The paper notes that the applicant, WW Marine Composites LLC, wishes to repair and utilize a vacant lot at Berth 240 near the southwestern part of Terminal Island. Though the Board of Harbor Commission approved the request earlier this month, it only recently surfaced on Reddit, prompting a deluge of curiosity.

While SpaceX is never explicitly mentioned in the document, Eric Berger writes in Ars Technica that WM Marine Composites appears to be a subsidiary of SpaceX. An anonymous source also confirmed to Berger that the site is in fact “intended for the manufacture of the BFR rocket in Los Angeles.”

The BFR ship.
The BFR ship.

SpaceX spokesperson Eva Behrend confirmed in a statement shared with the Los Angeles Times that the aerospace company was in talks with the Port about the “potential of leasing additional land for operations.” She did not elaborate on what those “operations” would be, but the documents all but confirm they’re rockets.

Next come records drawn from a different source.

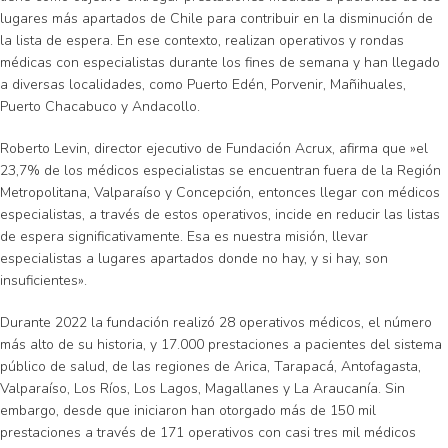
lugares más apartados de Chile para contribuir en la disminución de
la lista de espera. En ese contexto, realizan operativos y rondas
médicas con especialistas durante los fines de semana y han llegado
a diversas localidades, como Puerto Edén, Porvenir, Mañihuales,
Puerto Chacabuco y Andacollo.
Roberto Levin, director ejecutivo de Fundación Acrux, afirma que »el
23,7% de los médicos especialistas se encuentran fuera de la Región
Metropolitana, Valparaíso y Concepción, entonces llegar con médicos
especialistas, a través de estos operativos, incide en reducir las listas
de espera significativamente. Esa es nuestra misión, llevar
especialistas a lugares apartados donde no hay, y si hay, son
insuficientes».
Durante 2022 la fundación realizó 28 operativos médicos, el número
más alto de su historia, y 17.000 prestaciones a pacientes del sistema
público de salud, de las regiones de Arica, Tarapacá, Antofagasta,
Valparaíso, Los Ríos, Los Lagos, Magallanes y La Araucanía. Sin
embargo, desde que iniciaron han otorgado más de 150 mil
prestaciones a través de 171 operativos con casi tres mil médicos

“The objective of the proposed project is to improve terminal facilities to accommodate the development and manufacture of specialized large commercial transportation vessels and optimize the use of existing land at the terminal to accommodate direct transportation of products via water in a manner consistent with Harbor Department’s tidelands trust obligations,” the document reads. “This facility is intended to be a state-of-the-art industrial manufacturing facility serving to develop prototypes of new technologies needed to advance the specialized deployment of transportation vehicles and develop the manufacturing processes prior to implementing production on a larger scale.”

Elon Musk has previously explained that the BFR could take an uncrewed trip to Mars as early as 2022, with a crewed mission in 2024. The company has not yet announced when it plans to start the manufacturing process.